• _Assigned task_
Quote the entries below from the line with "536 162 1.97" through the line with "336 255 2.18", both ends included, and only those lines.

• _Records_
###

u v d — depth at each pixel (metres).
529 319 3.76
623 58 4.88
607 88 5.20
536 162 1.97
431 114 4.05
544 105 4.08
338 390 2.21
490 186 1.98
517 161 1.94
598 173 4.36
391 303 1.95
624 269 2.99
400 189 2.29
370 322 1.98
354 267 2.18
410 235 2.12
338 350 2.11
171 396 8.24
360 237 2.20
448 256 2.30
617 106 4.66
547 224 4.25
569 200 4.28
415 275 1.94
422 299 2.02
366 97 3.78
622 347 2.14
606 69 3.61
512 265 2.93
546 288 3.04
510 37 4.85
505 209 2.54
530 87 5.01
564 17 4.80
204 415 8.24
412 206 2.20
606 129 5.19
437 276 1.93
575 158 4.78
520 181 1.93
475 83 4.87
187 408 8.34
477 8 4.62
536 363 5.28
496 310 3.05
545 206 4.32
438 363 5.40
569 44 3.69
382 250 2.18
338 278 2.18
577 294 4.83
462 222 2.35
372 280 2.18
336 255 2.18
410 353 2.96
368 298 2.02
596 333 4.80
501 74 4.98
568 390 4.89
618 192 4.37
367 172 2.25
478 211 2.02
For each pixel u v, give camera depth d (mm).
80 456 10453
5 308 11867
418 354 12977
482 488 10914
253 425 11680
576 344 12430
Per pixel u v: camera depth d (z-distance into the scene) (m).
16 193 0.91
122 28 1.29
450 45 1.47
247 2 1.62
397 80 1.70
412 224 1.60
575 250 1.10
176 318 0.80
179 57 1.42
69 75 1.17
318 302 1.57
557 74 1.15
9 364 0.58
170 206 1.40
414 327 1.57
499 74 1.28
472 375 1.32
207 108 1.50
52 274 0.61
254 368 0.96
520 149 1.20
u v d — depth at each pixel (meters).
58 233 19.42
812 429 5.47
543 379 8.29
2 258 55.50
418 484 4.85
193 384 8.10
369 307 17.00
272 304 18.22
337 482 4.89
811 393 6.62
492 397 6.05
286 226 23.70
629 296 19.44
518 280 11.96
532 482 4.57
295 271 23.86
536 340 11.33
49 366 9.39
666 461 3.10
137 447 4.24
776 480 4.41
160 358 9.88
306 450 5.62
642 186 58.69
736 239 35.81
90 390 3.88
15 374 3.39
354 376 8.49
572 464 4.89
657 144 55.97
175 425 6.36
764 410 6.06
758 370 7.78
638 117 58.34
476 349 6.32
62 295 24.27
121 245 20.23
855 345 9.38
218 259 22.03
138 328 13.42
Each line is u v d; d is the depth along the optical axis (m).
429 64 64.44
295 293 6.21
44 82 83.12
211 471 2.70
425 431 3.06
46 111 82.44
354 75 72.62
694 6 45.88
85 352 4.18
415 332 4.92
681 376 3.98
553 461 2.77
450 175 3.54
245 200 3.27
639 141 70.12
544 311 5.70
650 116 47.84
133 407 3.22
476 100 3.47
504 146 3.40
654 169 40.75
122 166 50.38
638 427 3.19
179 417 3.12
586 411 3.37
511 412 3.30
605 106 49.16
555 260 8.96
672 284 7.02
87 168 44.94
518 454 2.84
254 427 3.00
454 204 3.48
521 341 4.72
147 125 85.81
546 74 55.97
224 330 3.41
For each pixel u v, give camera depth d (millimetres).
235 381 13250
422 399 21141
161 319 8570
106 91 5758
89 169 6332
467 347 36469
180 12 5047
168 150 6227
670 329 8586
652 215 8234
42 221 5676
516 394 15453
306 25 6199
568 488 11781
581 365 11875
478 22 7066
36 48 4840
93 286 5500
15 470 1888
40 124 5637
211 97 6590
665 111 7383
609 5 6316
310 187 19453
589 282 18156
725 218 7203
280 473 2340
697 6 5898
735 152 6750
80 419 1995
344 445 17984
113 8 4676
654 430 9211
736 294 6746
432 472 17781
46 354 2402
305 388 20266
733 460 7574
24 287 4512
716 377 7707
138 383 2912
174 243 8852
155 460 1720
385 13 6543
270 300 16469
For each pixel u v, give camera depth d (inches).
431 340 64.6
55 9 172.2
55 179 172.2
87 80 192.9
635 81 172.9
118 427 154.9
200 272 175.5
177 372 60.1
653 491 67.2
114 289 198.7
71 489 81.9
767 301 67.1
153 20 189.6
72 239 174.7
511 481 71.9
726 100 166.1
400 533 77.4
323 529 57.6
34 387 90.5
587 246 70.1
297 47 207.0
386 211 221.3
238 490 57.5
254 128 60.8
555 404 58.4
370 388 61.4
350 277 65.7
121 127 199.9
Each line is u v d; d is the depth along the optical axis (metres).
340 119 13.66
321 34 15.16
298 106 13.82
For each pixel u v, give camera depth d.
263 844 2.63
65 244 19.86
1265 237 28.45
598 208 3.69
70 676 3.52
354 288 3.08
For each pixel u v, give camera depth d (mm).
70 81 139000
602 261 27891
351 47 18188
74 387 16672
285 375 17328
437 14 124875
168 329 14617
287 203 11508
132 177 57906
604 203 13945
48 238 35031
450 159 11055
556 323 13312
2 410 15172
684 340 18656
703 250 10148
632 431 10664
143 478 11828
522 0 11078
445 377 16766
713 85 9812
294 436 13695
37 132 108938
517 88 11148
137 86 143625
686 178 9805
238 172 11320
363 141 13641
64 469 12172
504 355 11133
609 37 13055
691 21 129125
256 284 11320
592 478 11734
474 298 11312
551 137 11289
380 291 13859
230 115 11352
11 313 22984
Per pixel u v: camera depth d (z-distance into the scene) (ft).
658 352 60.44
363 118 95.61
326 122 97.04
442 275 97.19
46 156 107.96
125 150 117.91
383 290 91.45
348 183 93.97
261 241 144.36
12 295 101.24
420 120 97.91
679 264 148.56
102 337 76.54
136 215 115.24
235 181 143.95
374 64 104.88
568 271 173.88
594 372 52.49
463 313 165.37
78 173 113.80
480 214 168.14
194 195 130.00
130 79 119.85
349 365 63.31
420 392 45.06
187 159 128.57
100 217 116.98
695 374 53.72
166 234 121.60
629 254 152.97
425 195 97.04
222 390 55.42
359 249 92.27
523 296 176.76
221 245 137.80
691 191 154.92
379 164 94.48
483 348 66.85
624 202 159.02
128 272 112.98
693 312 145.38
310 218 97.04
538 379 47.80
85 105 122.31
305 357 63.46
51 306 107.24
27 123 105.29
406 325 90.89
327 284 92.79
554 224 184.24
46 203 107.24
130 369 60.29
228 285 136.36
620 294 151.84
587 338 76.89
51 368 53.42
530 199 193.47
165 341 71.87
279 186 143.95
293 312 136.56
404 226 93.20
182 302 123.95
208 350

###

• _Your response_
536 162 1.97
431 114 4.05
544 105 4.08
338 390 2.21
490 186 1.98
517 161 1.94
598 173 4.36
391 303 1.95
624 269 2.99
400 189 2.29
370 322 1.98
354 267 2.18
410 235 2.12
338 350 2.11
171 396 8.24
360 237 2.20
448 256 2.30
617 106 4.66
547 224 4.25
569 200 4.28
415 275 1.94
422 299 2.02
366 97 3.78
622 347 2.14
606 69 3.61
512 265 2.93
546 288 3.04
510 37 4.85
505 209 2.54
530 87 5.01
564 17 4.80
204 415 8.24
412 206 2.20
606 129 5.19
437 276 1.93
575 158 4.78
520 181 1.93
475 83 4.87
187 408 8.34
477 8 4.62
536 363 5.28
496 310 3.05
545 206 4.32
438 363 5.40
569 44 3.69
382 250 2.18
338 278 2.18
577 294 4.83
462 222 2.35
372 280 2.18
336 255 2.18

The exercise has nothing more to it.